Neither side would address the financial details of the bout because of a confidentiality clause in their agreement, although most assume Mayweather's side is getting the lion's share.

"Nobody is bummed out about the deal," White said.

It might seem a stretch to think the fight will surpass the economic success -- including a record 4.6 million pay-per-view buys -- of the long-awaited Mayweather-Pacquiao fight (which dramatically failed to live up to the hype), but they made the case that it could.

"This has a different kind of feel," Ellerbe said. "This is more of a mainstream global event. This is something the fans want to see. [McGregor has] done a tremendous job promoting himself, and Dana has done a tremendous job promoting him, and he's the biggest star in his sport. And we all know what Floyd brings to the table. The fans are the ones who demanded it.

"When the fans are demanding the fight, you got to figure it out and get it done. It's a total different feel from the Pacquiao fight. It's an unknown factor."
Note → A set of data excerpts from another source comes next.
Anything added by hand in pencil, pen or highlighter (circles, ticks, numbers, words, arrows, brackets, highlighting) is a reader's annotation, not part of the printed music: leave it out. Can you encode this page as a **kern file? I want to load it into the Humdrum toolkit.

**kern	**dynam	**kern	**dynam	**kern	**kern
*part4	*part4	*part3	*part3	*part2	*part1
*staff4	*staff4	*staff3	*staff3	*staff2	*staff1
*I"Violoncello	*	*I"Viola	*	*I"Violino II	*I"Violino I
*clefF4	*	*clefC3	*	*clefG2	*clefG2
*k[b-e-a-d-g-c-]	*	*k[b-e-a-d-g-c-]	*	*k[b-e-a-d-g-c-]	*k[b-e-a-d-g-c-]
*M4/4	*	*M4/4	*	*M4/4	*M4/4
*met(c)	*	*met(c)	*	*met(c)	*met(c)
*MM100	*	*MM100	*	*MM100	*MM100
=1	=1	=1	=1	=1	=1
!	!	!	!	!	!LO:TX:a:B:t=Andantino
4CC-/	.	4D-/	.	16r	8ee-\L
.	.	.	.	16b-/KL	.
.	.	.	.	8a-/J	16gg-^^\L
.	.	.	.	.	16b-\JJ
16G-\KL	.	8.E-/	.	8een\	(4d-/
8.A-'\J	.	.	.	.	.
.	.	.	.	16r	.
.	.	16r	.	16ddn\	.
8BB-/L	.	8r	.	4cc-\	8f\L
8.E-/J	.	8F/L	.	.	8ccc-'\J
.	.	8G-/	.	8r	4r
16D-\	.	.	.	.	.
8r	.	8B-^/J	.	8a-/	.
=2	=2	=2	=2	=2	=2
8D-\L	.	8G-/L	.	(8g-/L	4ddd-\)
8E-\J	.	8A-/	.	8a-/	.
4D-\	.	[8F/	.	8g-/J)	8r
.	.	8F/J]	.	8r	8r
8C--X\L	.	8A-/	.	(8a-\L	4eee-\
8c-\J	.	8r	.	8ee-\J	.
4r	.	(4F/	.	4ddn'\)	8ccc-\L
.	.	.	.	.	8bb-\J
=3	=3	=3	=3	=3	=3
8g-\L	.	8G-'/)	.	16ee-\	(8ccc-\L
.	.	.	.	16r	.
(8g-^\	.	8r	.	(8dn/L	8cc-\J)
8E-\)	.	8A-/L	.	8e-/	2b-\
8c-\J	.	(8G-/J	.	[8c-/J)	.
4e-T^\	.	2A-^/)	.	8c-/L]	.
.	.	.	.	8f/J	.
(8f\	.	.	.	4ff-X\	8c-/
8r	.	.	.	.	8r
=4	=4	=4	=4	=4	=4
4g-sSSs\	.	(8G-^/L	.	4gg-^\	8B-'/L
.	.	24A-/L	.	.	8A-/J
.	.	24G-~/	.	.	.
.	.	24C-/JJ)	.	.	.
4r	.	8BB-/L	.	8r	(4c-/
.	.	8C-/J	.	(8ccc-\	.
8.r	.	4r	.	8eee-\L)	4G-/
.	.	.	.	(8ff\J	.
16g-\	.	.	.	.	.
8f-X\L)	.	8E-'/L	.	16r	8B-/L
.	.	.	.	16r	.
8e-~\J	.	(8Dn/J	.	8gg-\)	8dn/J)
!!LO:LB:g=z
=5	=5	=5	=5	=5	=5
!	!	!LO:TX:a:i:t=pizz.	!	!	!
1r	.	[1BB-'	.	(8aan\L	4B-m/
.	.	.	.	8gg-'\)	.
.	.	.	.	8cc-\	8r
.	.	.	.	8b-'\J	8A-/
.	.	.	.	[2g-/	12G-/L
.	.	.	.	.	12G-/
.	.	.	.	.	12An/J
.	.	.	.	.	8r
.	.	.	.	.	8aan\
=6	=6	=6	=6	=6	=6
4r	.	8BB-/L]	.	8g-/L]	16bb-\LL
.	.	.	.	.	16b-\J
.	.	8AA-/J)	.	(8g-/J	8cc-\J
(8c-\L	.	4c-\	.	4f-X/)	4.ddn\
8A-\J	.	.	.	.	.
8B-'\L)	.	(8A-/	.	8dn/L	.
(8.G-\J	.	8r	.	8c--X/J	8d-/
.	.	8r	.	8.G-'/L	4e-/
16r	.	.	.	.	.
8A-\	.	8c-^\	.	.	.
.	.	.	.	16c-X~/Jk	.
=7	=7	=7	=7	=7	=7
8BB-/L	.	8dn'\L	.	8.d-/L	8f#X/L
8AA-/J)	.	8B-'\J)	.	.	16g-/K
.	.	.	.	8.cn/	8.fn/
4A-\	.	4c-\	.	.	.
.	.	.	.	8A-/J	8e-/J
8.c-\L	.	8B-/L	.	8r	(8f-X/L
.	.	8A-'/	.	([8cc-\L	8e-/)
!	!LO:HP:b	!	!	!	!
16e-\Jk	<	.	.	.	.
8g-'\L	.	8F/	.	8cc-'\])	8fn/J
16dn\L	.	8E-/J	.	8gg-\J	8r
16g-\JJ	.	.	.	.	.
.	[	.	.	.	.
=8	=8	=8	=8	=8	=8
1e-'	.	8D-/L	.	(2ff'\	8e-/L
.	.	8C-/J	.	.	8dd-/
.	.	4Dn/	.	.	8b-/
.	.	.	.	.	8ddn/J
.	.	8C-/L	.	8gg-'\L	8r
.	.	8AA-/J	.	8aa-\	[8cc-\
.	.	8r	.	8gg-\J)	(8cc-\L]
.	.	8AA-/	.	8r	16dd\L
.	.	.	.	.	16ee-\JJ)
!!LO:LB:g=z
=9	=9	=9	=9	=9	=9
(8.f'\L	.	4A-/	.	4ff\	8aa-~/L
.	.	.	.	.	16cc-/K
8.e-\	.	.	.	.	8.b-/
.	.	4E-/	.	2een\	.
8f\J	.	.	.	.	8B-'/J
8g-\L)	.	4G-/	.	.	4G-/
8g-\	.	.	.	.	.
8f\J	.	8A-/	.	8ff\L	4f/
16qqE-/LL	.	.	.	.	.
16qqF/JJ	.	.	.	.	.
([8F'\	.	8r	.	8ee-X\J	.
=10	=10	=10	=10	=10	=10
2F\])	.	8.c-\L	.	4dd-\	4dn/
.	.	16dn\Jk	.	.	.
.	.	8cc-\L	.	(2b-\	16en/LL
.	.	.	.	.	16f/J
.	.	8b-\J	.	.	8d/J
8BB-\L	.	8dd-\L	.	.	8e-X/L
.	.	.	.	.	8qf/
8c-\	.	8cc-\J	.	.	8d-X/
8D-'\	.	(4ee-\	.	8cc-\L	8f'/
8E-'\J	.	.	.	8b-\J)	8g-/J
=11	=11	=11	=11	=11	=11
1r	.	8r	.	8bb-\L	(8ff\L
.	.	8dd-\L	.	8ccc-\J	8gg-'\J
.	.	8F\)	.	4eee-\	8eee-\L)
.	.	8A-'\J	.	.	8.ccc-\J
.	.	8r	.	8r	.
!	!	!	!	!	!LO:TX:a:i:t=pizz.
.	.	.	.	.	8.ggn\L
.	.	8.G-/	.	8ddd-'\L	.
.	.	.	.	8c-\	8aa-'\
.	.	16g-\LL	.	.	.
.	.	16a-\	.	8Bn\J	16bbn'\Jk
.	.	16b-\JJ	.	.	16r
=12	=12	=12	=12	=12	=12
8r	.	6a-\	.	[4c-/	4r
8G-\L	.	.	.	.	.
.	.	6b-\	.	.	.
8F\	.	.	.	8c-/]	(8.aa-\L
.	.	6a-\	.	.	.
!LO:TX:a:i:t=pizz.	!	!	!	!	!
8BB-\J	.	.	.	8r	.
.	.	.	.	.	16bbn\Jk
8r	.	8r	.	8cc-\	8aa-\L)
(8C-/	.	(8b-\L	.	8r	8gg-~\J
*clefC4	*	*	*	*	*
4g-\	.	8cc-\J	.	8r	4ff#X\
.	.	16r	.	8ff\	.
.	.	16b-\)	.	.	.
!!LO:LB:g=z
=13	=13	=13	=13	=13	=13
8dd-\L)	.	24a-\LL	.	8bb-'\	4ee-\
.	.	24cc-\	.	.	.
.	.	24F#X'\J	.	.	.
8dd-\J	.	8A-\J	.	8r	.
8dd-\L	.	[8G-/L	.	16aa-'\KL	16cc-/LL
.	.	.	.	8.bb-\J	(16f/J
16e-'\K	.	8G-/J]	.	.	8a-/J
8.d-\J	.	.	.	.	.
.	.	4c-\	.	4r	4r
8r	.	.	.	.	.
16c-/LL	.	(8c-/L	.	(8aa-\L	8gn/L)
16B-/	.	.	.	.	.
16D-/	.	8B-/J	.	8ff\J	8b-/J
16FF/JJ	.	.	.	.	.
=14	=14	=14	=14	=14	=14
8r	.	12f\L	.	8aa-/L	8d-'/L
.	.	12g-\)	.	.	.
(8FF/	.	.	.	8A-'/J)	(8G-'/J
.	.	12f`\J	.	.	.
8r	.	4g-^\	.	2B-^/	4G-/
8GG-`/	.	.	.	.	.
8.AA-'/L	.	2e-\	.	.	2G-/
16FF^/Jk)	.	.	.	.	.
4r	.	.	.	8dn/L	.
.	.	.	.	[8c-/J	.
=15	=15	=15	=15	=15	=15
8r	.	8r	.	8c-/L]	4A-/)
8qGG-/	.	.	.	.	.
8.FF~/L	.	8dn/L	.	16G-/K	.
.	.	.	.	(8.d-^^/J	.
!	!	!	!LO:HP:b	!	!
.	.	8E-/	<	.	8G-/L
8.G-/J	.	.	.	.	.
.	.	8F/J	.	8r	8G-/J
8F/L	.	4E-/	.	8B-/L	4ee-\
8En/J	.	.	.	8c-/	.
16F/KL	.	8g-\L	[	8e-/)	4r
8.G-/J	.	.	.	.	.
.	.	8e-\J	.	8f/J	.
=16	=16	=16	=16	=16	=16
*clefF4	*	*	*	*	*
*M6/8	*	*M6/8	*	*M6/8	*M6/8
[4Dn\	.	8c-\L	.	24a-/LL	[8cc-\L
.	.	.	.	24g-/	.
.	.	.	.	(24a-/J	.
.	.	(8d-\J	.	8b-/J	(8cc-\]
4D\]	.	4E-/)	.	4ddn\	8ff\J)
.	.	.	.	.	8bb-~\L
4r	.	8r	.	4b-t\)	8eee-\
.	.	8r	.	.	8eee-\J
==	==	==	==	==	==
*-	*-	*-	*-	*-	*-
"Yes, of course, why not," Ellerbe said of the fight's chances of reaching at least $500 million in revenue. "With Mayweather-Pacquiao, that was a fight the fans had been talking about for years. There's not one place I go to or Floyd goes to or anyone affiliated or associated with Floyd Mayweather goes who doesn't get asked, 'Are you going to fight Conor McGregor?' This is a very, very hot fight. This is a fight the fans want. This is going to be a tremendous event."

Espinoza was closely involved in putting together Mayweather-Pacquiao and said he thinks Mayweather-McGregor could do better than that fight.

"We're not only drawing fans from the universe of boxing fans or the universe of MMA fans, but this fight taps into the audience who doesn't follow either sport," he said. "It's such a spectacle. People not interested in either of these guys are interested in this fight. That was untapped for Mayweather-Pacquiao."